• **Selected text**
◇ ◇ ◇ ◇ ◇ ◇ ◇

Example: This statement will erroneously define the `fwd` expression
as just `expr_a`, even though `expr_a | expr_b` was intended,
since '<<' operator has precedence over '|':
fwd << expr_a | expr_b
To correct this, use the '<<=' operator (preferred) or parentheses
to override operator precedence:
fwd <<= expr_a | expr_b
or
fwd << (expr_a | expr_b)
- Cleaned up default tracebacks when getting a `ParseException` when calling
`parseString`. Exception traces should now stop at the call in `parseString`,
and not include the internal traceback frames. (If the full traceback
is desired, then set `ParserElement`.verbose_traceback to True.)
- Fixed `FutureWarnings` that sometimes are raised when '[' passed as a
character to Word.
- New namespace, assert methods and classes added to support writing
unit tests.
- `assertParseResultsEquals`
- `assertParseAndCheckList`
- `assertParseAndCheckDict`
- `assertRunTestResults`
- `assertRaisesParseException`
- `reset_pyparsing_context` context manager, to restore pyparsing
config settings
- Enhanced error messages and error locations when parsing fails on
the Keyword or `CaselessKeyword` classes due to the presence of a
preceding or trailing keyword character. Surfaced while
working with metaperl on issue 201.
- Enhanced the Regex class to be compatible with re's compiled with the
re-equivalent regex module. Individual expressions can be built with
regex compiled expressions using:
import pyparsing as pp
import regex
would use regex for this expression
integer_parser = pp.Regex(regex.compile(r'\d+'))

◇ ◇ ◇ ◇ ◇ ◇ ◇

• **Entries supplied**
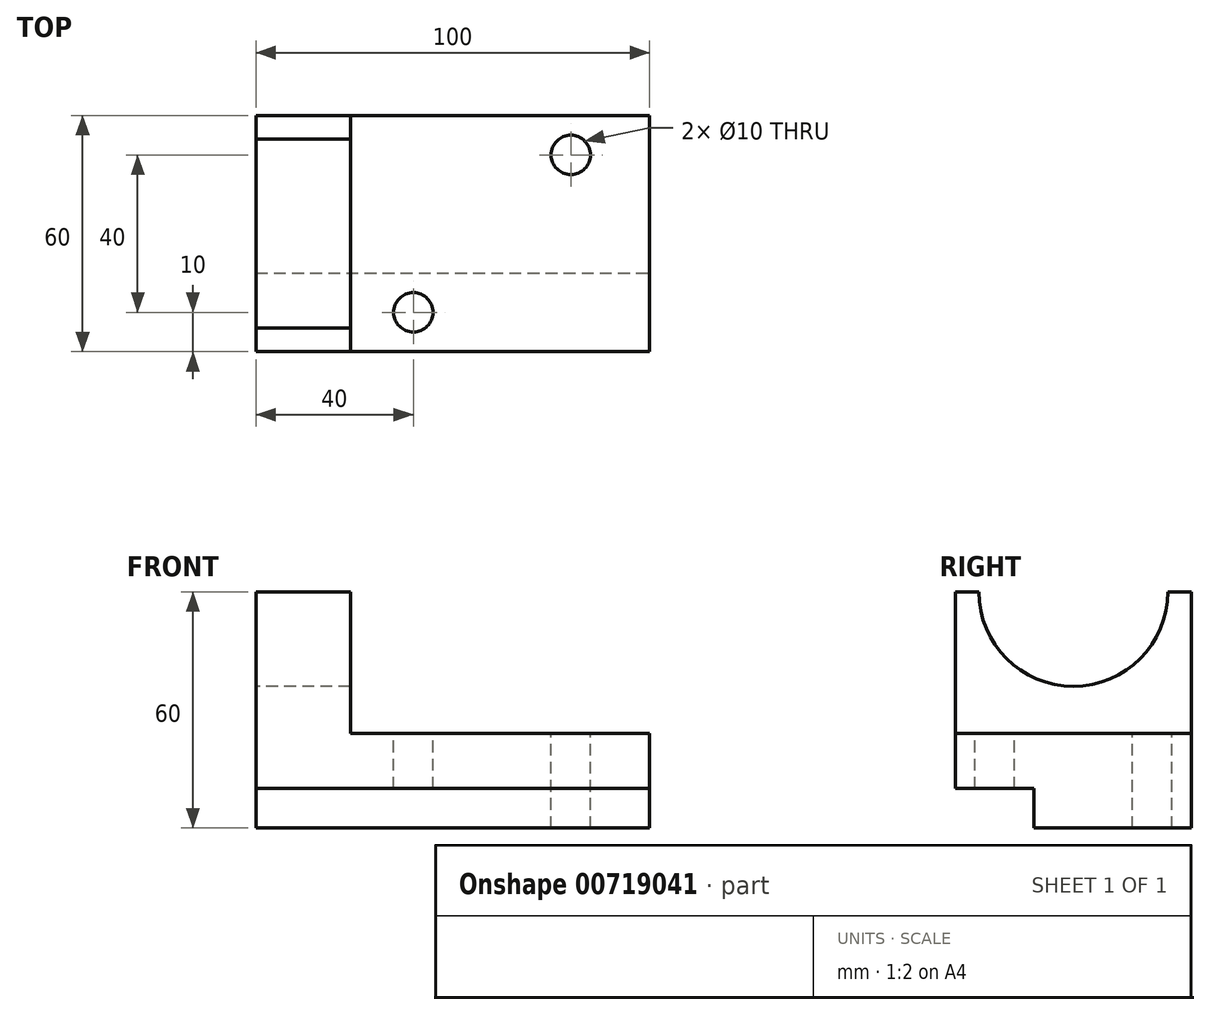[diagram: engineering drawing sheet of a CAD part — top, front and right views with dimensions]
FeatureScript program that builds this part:
annotation { "Feature Type Name" : "Feature", "Feature Type Description" : "" }
export const myFeature = defineFeature(function(context is Context, id is Id, definition is map)
    precondition{}
    {
        {
            var Q0;
            Q0=qCreatedBy(makeId("Right.planeOp"),FACE);
            var sketch = newSketch(context, id + "F0", { "sketchPlane" : qUnion([Q0])});
            skLineSegment(sketch, "E0", {"start": v(0, -10) * mm, "end": v(0, 14) * mm});
            skLineSegment(sketch, "E1", {"start": v(0, 14) * mm, "end": v(-60, 14) * mm});
            skLineSegment(sketch, "E2", {"start": v(-60, 14) * mm, "end": v(-60, 0) * mm});
            skLineSegment(sketch, "E3", {"start": v(-60, 0) * mm, "end": v(-40, 0) * mm});
            skLineSegment(sketch, "E4", {"start": v(-40, 0) * mm, "end": v(-40, -10) * mm});
            skLineSegment(sketch, "E5", {"start": v(-40, -10) * mm, "end": v(0, -10) * mm});
            skSolve(sketch);
        }
        {
            var Q0;
            Q0=makeQuery(id+"F0.imprint","IMPRINT",FACE,{"disambiguationData":[TD([[makeQuery(id+"F0.imprint","IMPRINT",EDGE,{"derivedFrom":sQuery(id+"F0.wireOp",EDGE,"E0")}),1.0]])]});
            extrude(context, id + "F1", {"entities" : qUnion([Q0]), "oppositeDirection" : true, "depth" : 100 * mm, "offsetDistance" : 25 * mm});
        }
        {
            var Q0;
            Q0=makeQuery(id+"F1.opExtrude","CAP_FACE",FACE,{"disambiguationData":[OSD([sQuery(id+"F0.wireOp",EDGE,"E0"),sQuery(id+"F0.wireOp",EDGE,"E1"),sQuery(id+"F0.wireOp",EDGE,"E2"),sQuery(id+"F0.wireOp",EDGE,"E3"),sQuery(id+"F0.wireOp",EDGE,"E4"),sQuery(id+"F0.wireOp",EDGE,"E5")])],"isStart":false});
            var sketch = newSketch(context, id + "F2", { "sketchPlane" : qUnion([Q0])});
            skLineSegment(sketch, "E6.bottom", {"start": v(0, 14) * mm, "end": v(60, 14) * mm});
            skLineSegment(sketch, "E6.top", {"start": v(0, 50) * mm, "end": v(6, 50) * mm});
            skLineSegment(sketch, "E6.left", {"start": v(0, 14) * mm, "end": v(0, 50) * mm});
            skLineSegment(sketch, "E6.right", {"start": v(60, 14) * mm, "end": v(60, 50) * mm});
            skArc(sketch, "E7", {"start": v(6, 50) * mm, "mid": v(30, 26) * mm, "end": v(54, 50) * mm});
            skLineSegment(sketch, "E8.trimOffspring", {"start": v(54, 50) * mm, "end": v(60, 50) * mm});
            skSolve(sketch);
        }
        {
            var Q0;
            Q0=makeQuery(id+"F2.imprint","IMPRINT",FACE,{"disambiguationData":[TD([[makeQuery(id+"F2.imprint","IMPRINT",EDGE,{"derivedFrom":sQuery(id+"F2.wireOp",EDGE,"E6.bottom")}),1.0]])]});
            extrude(context, id + "F3", {"entities" : qUnion([Q0]), "operationType" : NewBodyOperationType.ADD, "oppositeDirection" : true, "depth" : 24 * mm, "offsetDistance" : 25 * mm});
        }
        {
            var Q0;
            Q0=makeQuery(id+"F1.opExtrude","SWEPT_FACE",FACE,{"disambiguationData":[OSD([sQuery(id+"F0.wireOp",EDGE,"E1")])]});
            var sketch = newSketch(context, id + "F4", { "sketchPlane" : qUnion([Q0])});
            skCircle(sketch, "E9", {"center": v(-20, -10) * mm, "radius": 5 * mm});
            skCircle(sketch, "E10", {"center": v(-60, -50) * mm, "radius": 5 * mm});
            skSolve(sketch);
        }
        {
            var Q0;
            Q0=makeQuery(id+"F4.imprint","IMPRINT",FACE,{"disambiguationData":[TD([[makeQuery(id+"F4.imprint","IMPRINT",EDGE,{"derivedFrom":sQuery(id+"F4.wireOp",EDGE,"E9")}),1.0]])]});
            var Q1;
            Q1=makeQuery(id+"F4.imprint","IMPRINT",FACE,{"disambiguationData":[TD([[makeQuery(id+"F4.imprint","IMPRINT",EDGE,{"derivedFrom":sQuery(id+"F4.wireOp",EDGE,"E10")}),1.0]])]});
            extrude(context, id + "F5", {"entities" : qUnion([Q0, Q1]), "operationType" : NewBodyOperationType.REMOVE, "oppositeDirection" : true, "depth" : 25 * mm, "offsetDistance" : 25 * mm});
        }
    });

◇ ◇ ◇ ◇ ◇ ◇ ◇

• **What to do**
Decide whether each statement agrees with the pyparsing changelog excerpt, answering yes or no and quoting the deciding words: (a) the '<<=' operator is preferred over parentheses for correcting the precedence problem; (b) tracebacks from a `ParseException` in `parseString` now include the internal traceback frames by default; (c) the Regex class can take expressions compiled with the regex module. The items are not needed for anything here.

• **Exercise answer**
(a) Yes: "use the '<<=' operator (preferred) or parentheses"
(b) No: "Exception traces should now stop at the call in `parseString`, and not include the internal traceback frames."
(c) Yes: "Enhanced the Regex class to be compatible with re's compiled with the re-equivalent regex module."